Collection of Frankie Welch, Peggy Welch Williams, and Genie Welch Leisure

With the success of her Cherokee Alphabet designs, Welch continued to include Native American-inspired elements in her work. By late 1971 she introduced a turtle design based on a piece of pottery found in Arizona. She also often used the turtle design, at least through the mid-1970s, as a logo with her signature. In 1973, Welch launched four additional Native American-inspired scarf designs (Thunderbird, Roadrunner, Basket Weave, and Squash Blossom), as well as new fashions, a line of jewelry, and a book titled Indian Jewelry.

In the book Welch discussed her experiences with Native American history and objects, gave tips on collecting, explained the meanings of select Native American motifs, and suggested ways to incorporate Native American jewelry into wardrobes and interior settings.

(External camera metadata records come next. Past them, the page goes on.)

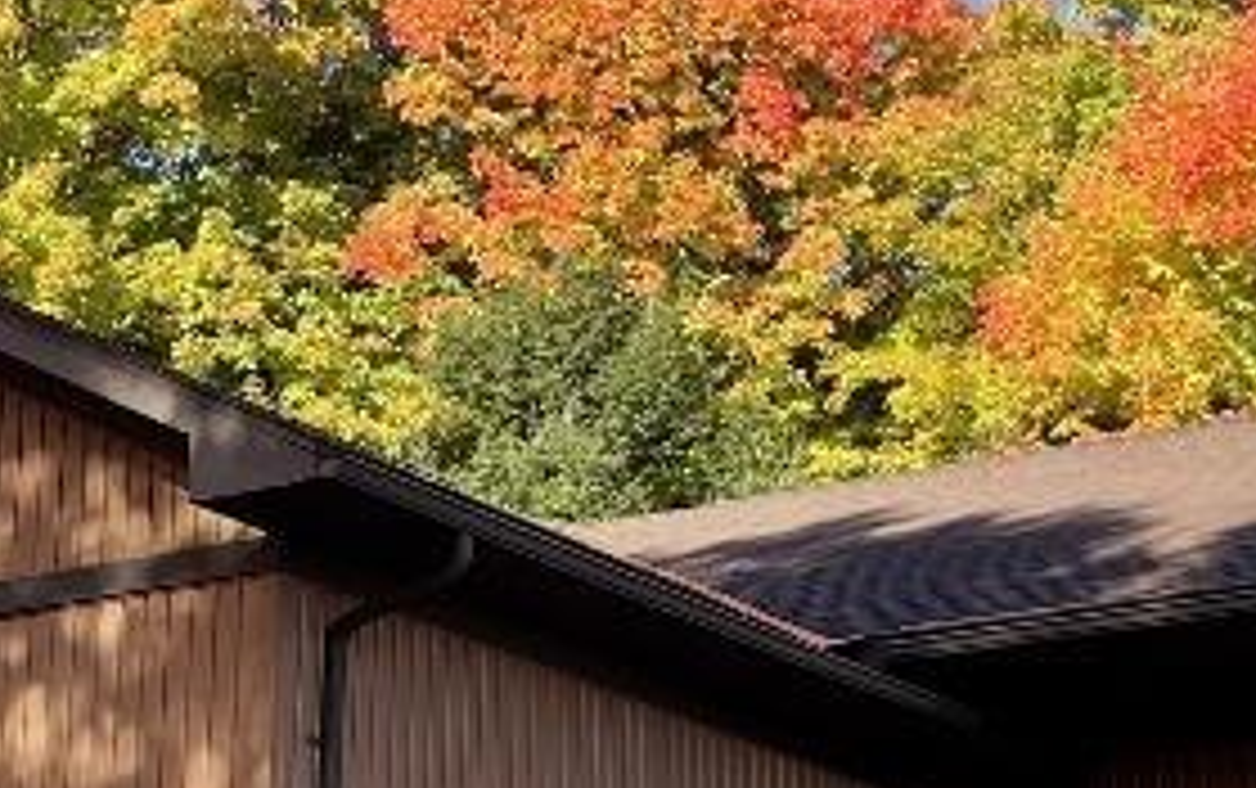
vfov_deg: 13.0
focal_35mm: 101
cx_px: 540
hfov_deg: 20.6
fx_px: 3461
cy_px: 522
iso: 32
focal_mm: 4.2
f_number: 1.6
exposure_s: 1/1024
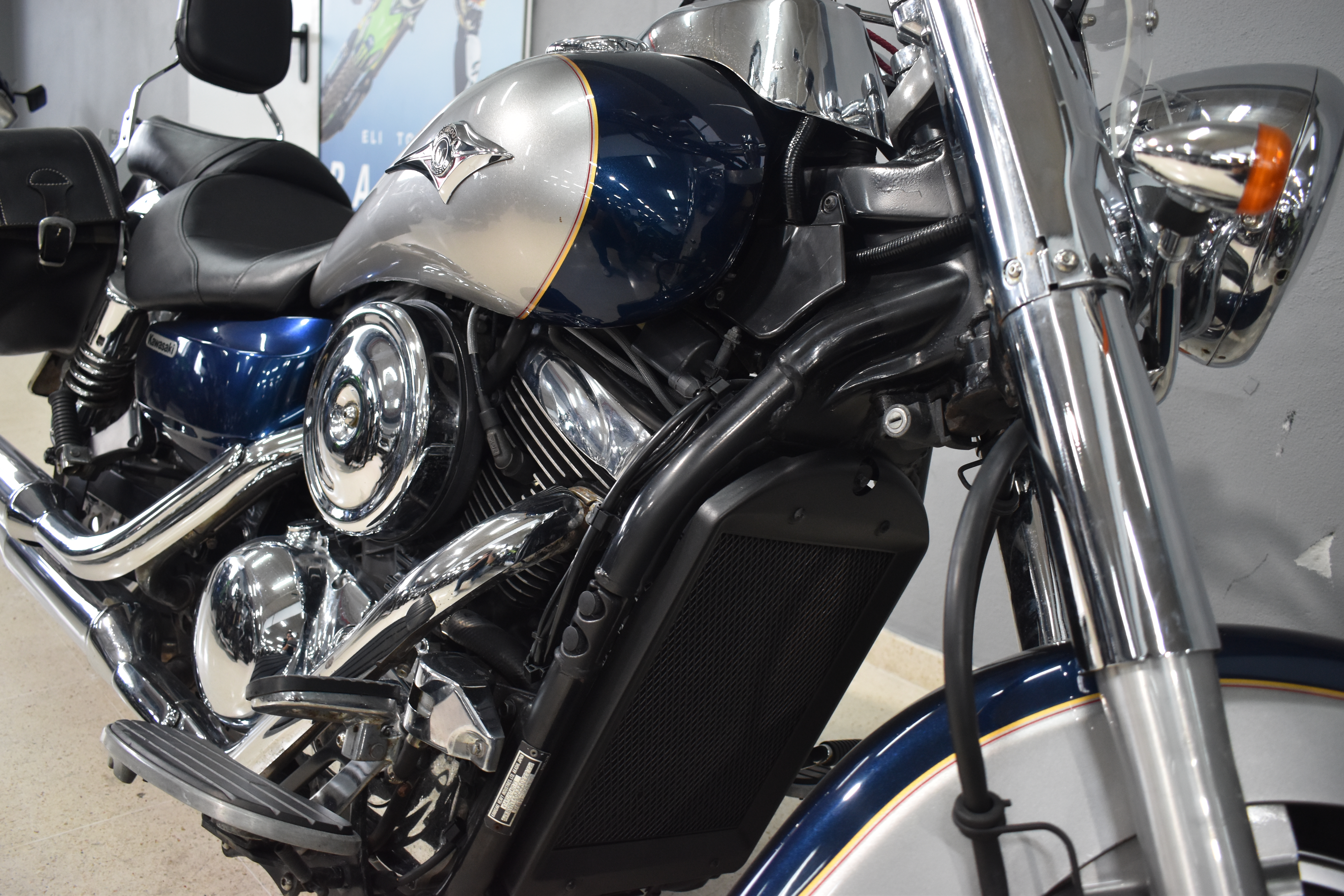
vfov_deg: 41.7
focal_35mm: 32
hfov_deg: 59.5
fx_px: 1176
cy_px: 448
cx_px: 672
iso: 800
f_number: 3.8
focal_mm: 21
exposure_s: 1/60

A reviewer for Wassaja (a Native American newspaper) stated that Welch’s ideas about wearing Indian jewelry “would not be acceptable to most Indian women (and men)” but acknowledged her appreciation of and respect for Indian jewelry and deemed the book useful for “fashion-conscious [white] people who are learning to admire” and collect Native American jewelry.

Though today Welch’s Native American-inspired designs raise issues of cultural appropriation, a sensitive topic in contemporary fashion, she genuinely considered the designs as Americana and as reflective of her own family’s background. Prominent individuals of Indigenous heritage wore and enjoyed her designs, which increased their legitimacy. Welch’s designs were also in line with trends at the time, fitting a larger vogue for American Indian-inspired fashions in the late 1960s and early 1970s.